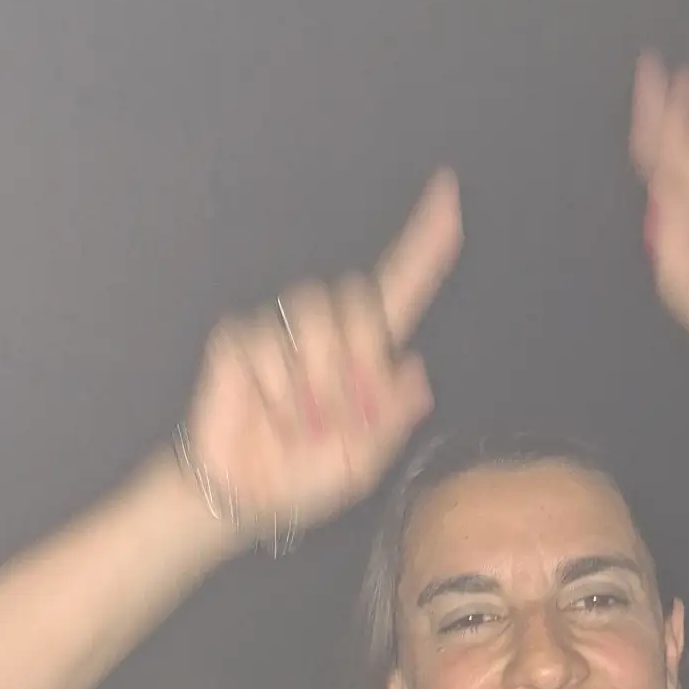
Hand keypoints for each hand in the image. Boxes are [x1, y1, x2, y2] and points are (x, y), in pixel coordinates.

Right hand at [180, 170, 461, 542]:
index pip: (402, 288)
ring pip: (314, 317)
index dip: (427, 243)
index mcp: (367, 355)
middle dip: (355, 363)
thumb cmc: (306, 477)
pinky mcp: (240, 341)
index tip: (449, 190)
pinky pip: (267, 346)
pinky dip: (273, 392)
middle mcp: (328, 333)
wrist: (246, 498)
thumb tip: (414, 367)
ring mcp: (281, 332)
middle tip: (338, 418)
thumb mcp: (364, 462)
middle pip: (359, 299)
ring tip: (302, 421)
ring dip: (315, 382)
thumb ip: (393, 416)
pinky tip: (267, 414)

> _TO DO_
Repeat every record exactly, but not the pictures.

> _OUTPUT FOR THIS TASK_
Hand keypoints for each hand in the image. Boxes are [x1, y1, x2, y2] and points are (x, y), in pixel coordinates.

Right hand at [180, 170, 461, 542]:
index pip: (402, 288)
ring pip: (314, 317)
index dip: (427, 243)
index mcp: (367, 355)
middle dip: (355, 363)
thumb cmc: (306, 477)
pinky mcp: (240, 341)
index tip: (449, 190)
pinky pip: (267, 346)
pinky dip: (273, 392)
middle mcp: (328, 333)
wrist: (246, 498)
thumb tip: (414, 367)
ring mcp: (281, 332)
middle tip: (338, 418)
thumb mcp: (364, 462)
middle pip: (359, 299)
ring tip: (302, 421)
ring dip: (315, 382)
thumb ip: (393, 416)
pinky tip: (267, 414)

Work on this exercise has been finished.